KSN chairman Agum Gumelar said the goal of the event was to find solution to improve Indonesian football.
“We’ll just seek recommendations for the PSSI and, of course, they are not legally binding,” Agum said. “That will be up to the PSSI to do the recommendations or not. But those recommendations, I think, will be a strong pressure on the PSSI to reform the association and revamp national football.”
Those expecting dramatic change after the KSN would do well to temper their expectations, and not just because of perceived stubbornness from the PSSI.
World governing body FIFA has shown little patience for outside entities meddling with its members. It suspended Kuwait, Iraq and Brunei Darussalam in recent years for what it deemed to be political interference.
Still, Sriwijaya FC manager Hendri Zainuddin said the PSSI must be reformed.
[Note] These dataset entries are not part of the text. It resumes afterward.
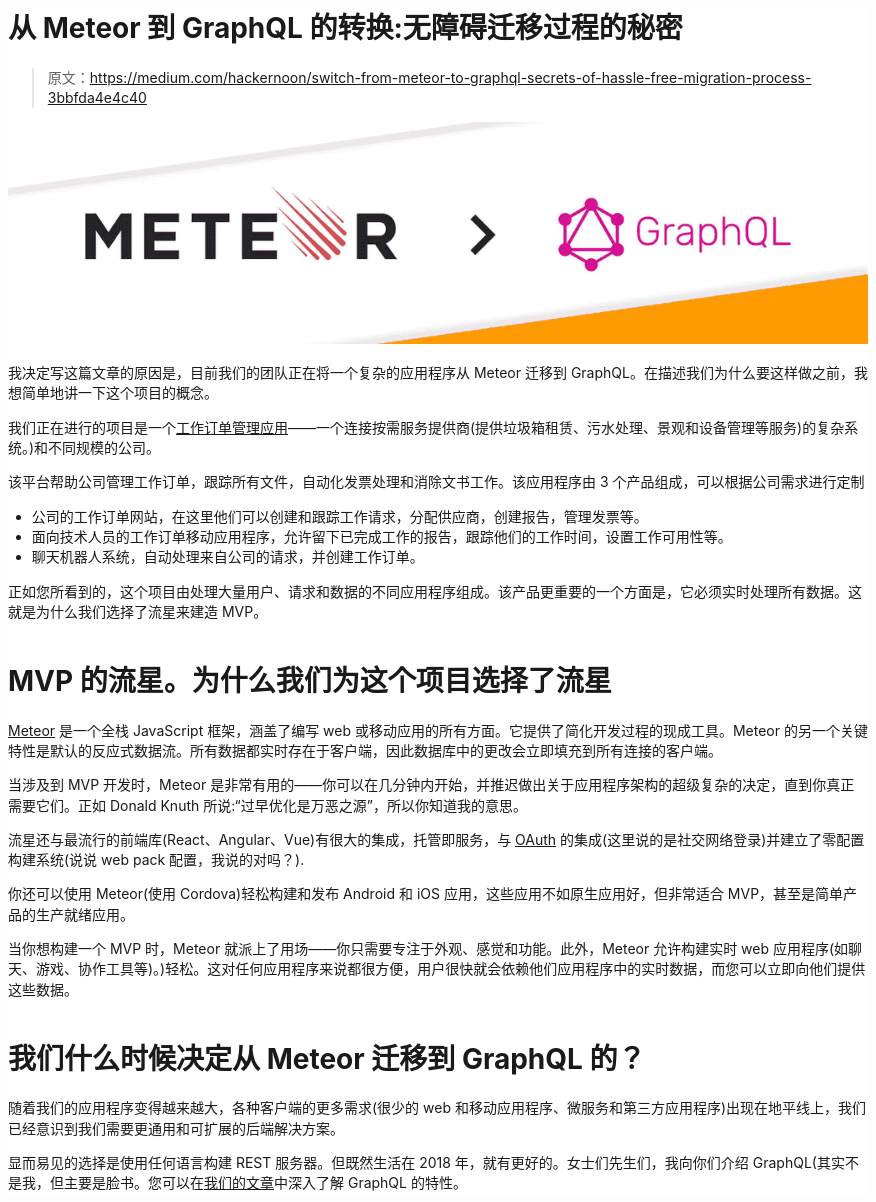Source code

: # 从 Meteor 到 GraphQL 的转换:无障碍迁移过程的秘密

> 原文：<https://medium.com/hackernoon/switch-from-meteor-to-graphql-secrets-of-hassle-free-migration-process-3bbfda4e4c40>

![](img/30b670c89c2934ff8748b4a09826a954.png)

我决定写这篇文章的原因是，目前我们的团队正在将一个复杂的应用程序从 Meteor 迁移到 GraphQL。在描述我们为什么要这样做之前，我想简单地讲一下这个项目的概念。

我们正在进行的项目是一个[工作订单管理应用](https://apiko.com/blog/how-we-built-a-work-order-management-system-case-study/)——一个连接按需服务提供商(提供垃圾箱租赁、污水处理、景观和设备管理等服务)的复杂系统。)和不同规模的公司。

该平台帮助公司管理工作订单，跟踪所有文件，自动化发票处理和消除文书工作。该应用程序由 3 个产品组成，可以根据公司需求进行定制

*   公司的工作订单网站，在这里他们可以创建和跟踪工作请求，分配供应商，创建报告，管理发票等。
*   面向技术人员的工作订单移动应用程序，允许留下已完成工作的报告，跟踪他们的工作时间，设置工作可用性等。
*   聊天机器人系统，自动处理来自公司的请求，并创建工作订单。

正如您所看到的，这个项目由处理大量用户、请求和数据的不同应用程序组成。该产品更重要的一个方面是，它必须实时处理所有数据。这就是为什么我们选择了流星来建造 MVP。

# MVP 的流星。为什么我们为这个项目选择了流星

[Meteor](https://www.meteor.com/) 是一个全栈 JavaScript 框架，涵盖了编写 web 或移动应用的所有方面。它提供了简化开发过程的现成工具。Meteor 的另一个关键特性是默认的反应式数据流。所有数据都实时存在于客户端，因此数据库中的更改会立即填充到所有连接的客户端。

当涉及到 MVP 开发时，Meteor 是非常有用的——你可以在几分钟内开始，并推迟做出关于应用程序架构的超级复杂的决定，直到你真正需要它们。正如 Donald Knuth 所说:“过早优化是万恶之源”，所以你知道我的意思。

流星还与最流行的前端库(React、Angular、Vue)有很大的集成，托管即服务，与 [OAuth](https://oauth.net/) 的集成(这里说的是社交网络登录)并建立了零配置构建系统(说说 web pack 配置，我说的对吗？).

你还可以使用 Meteor(使用 Cordova)轻松构建和发布 Android 和 iOS 应用，这些应用不如原生应用好，但非常适合 MVP，甚至是简单产品的生产就绪应用。

当你想构建一个 MVP 时，Meteor 就派上了用场——你只需要专注于外观、感觉和功能。此外，Meteor 允许构建实时 web 应用程序(如聊天、游戏、协作工具等)。)轻松。这对任何应用程序来说都很方便，用户很快就会依赖他们应用程序中的实时数据，而您可以立即向他们提供这些数据。

# 我们什么时候决定从 Meteor 迁移到 GraphQL 的？

随着我们的应用程序变得越来越大，各种客户端的更多需求(很少的 web 和移动应用程序、微服务和第三方应用程序)出现在地平线上，我们已经意识到我们需要更通用和可扩展的后端解决方案。

显而易见的选择是使用任何语言构建 REST 服务器。但既然生活在 2018 年，就有更好的。女士们先生们，我向你们介绍 GraphQL(其实不是我，但主要是脸书。您可以在[我们的文章](https://apiko.com/blog/tag/graphql/)中深入了解 GraphQL 的特性。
“The organizers and government representatives lack coordination. They should give us a guarantee if they wanted our support. We’ll still wait and see. We agree the PSSI needs to be reformed, but it has to comply with the PSSI statutes,” he said.
Former national team coach Sinyo Aliandoe took a much harsher view, calling for a complete reorganization of the PSSI.
“The PSSI has to be changed totally. Nurdin has to step down and the PSSI has to be rejuvenated. If he refuses to step down, the National Sports Committee must suspensd the PSSI’s membership,” Sinyo said.
While FIFA would likely take a dim view of such drastic action, it would finally signal a concerted effort to have someone take responsibility for the country’s downturn on the field.
The senior team suffered an 11-1 aggregate loss to Syria in the second round of World Cup qualifying in 2007. Singapore, Vietnam and Thailand have all pulled ahead of Indonesia in the region, with domestic clubs similarly falling behind their peers.